By ELIZABETH GARONE
Full disclosure. Growing up in the '80s, I was not a big Def Leppard fan and never even considered going to one of their concerts.
But two-and-a-half decades later came the irresistible bait: the ticket plus a pre-party at a gorgeous Alameda home with alcohol and catered food and 88 other moms like me, chartered buses for the ride to the show and back, and a T-shirt emblazoned with "Def Cougar" across the chest, all for a mere fifty-five bucks.
I was in, big fan or not.
Last September's word-of-mouth event attracted 47 East Bay moms; this year's event, 89 -- plus a waiting list. "Clearly the band still has it," co-organizer Karin Fox, an Alameda real estate agent, told me. This was Fox's fifth Def Leppard concert.
When I told my husband -- our family's band guru -- my plan, he immediately started grilling me on Def Leppard and Poison songs I could name (I hadn't even heard of Lita Ford, so he didn't bother asking me about her). When I responded with my oft-used line, "I'm sure I'll know them when I hear them," he YouTubed some of their greatest hits and played them for me on our big-screen Mac, the volume maxed out. I immediately recognized "Pour Some Sugar on Me" and "Photograph" (the first most likely from seeing Tom Cruise's interesting interpretation of it in Rock of Ages this summer).

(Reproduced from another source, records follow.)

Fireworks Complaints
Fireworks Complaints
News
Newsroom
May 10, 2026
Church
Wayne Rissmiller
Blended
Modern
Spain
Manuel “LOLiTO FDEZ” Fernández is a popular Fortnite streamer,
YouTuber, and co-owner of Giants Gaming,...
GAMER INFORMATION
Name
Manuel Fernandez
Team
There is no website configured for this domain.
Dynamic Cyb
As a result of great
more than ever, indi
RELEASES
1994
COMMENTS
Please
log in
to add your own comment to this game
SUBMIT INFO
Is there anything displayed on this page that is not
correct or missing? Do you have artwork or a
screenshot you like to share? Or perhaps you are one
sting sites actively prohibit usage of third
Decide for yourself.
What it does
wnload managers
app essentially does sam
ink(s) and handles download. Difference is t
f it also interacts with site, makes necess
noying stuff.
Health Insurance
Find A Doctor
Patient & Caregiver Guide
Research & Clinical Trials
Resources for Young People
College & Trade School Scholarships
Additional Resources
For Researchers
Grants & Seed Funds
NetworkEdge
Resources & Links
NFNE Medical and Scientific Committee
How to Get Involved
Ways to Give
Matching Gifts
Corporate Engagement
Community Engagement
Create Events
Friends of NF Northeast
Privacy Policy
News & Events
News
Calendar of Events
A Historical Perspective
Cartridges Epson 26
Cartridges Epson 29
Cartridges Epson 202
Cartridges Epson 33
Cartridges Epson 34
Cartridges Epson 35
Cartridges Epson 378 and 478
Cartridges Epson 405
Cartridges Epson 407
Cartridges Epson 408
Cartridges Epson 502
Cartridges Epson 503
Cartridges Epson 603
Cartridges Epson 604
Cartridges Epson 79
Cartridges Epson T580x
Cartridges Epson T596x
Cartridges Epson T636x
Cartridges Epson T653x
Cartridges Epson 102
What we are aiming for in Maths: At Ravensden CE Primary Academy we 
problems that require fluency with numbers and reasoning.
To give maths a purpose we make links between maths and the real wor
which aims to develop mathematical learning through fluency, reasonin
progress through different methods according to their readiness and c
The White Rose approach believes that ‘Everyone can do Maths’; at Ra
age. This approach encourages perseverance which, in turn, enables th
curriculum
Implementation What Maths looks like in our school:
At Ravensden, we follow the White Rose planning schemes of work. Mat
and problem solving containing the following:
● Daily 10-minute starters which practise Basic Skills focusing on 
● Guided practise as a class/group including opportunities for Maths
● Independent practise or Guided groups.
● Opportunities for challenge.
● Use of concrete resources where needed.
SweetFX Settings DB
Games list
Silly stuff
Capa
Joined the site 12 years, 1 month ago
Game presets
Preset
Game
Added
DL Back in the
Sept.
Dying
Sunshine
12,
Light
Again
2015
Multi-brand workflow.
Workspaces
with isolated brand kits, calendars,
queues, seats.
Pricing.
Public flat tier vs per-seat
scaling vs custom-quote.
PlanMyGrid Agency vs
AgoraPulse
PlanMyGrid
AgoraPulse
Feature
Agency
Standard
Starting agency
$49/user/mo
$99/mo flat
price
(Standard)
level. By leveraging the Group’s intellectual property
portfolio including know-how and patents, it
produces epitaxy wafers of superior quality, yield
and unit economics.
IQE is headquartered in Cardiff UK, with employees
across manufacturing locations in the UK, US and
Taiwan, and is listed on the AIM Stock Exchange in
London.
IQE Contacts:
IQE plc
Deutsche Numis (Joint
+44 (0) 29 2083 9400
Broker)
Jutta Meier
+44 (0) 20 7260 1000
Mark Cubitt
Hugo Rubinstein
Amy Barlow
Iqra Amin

While my husband was trying to give me a Leppard tutorial (filling me in on the world's most famous one-armed drummer, for example), I was targeting my triceps. (At 45, it had been a number of years since I purposefully had donned a fitted, black, short-sleeve T-shirt.).
At 5 p.m. on Friday, the pre-party began. It was a sight to behold: 89 middle-aged women in matching "Def Cougar" tees downing Jell-O shots, sipping on pomegranate vodka martinis, and munching on catered Mexican food.
The longest line of the night -- even longer than the one at Sleep Train Pavilion's women's bathroom -- proved to be the one for the couple of moms who were wielding scissors. By the end of the party, the floor was covered in black shreds, and only a handful of shirts looked the way they had when their wearers had arrived. The rest were shredded -- or at least missing their tight neckbands.
Concord, here we come.
After a group photo on the front stairs (it was a massive house), we boarded the two full-sized buses. Through the Caldecott tunnel and 45 minutes later, we emerged into another world: the Sleep Train Pavilion packed with Poison and Def Leppard fans.
If anyone tries to tell you the '80s are dead, just tell them to take the next BART train to Concord -- and they will realize they are mistaken. Spandex pants, bandanas, and big hair were everywhere -- and that was on the men. Fishnet stockings, copious amounts of makeup, Joan Jett-style hair and feathers rocked the females.
Poison had already taken the stage by the time we arrived (Lita Ford was long gone), and our large pod quickly dispersed into smaller subsets around the packed lawn area. No surprise that Poison's signature ballad "Every Rose Has its Thorns" and "Nothin' But a Good Time" received the biggest responses from the crowd, made up of a mix of 40-somethings (and a few older throwbacks) reliving their high school years as well as some teens and pre-teens who were likely seeing the bands for the first time.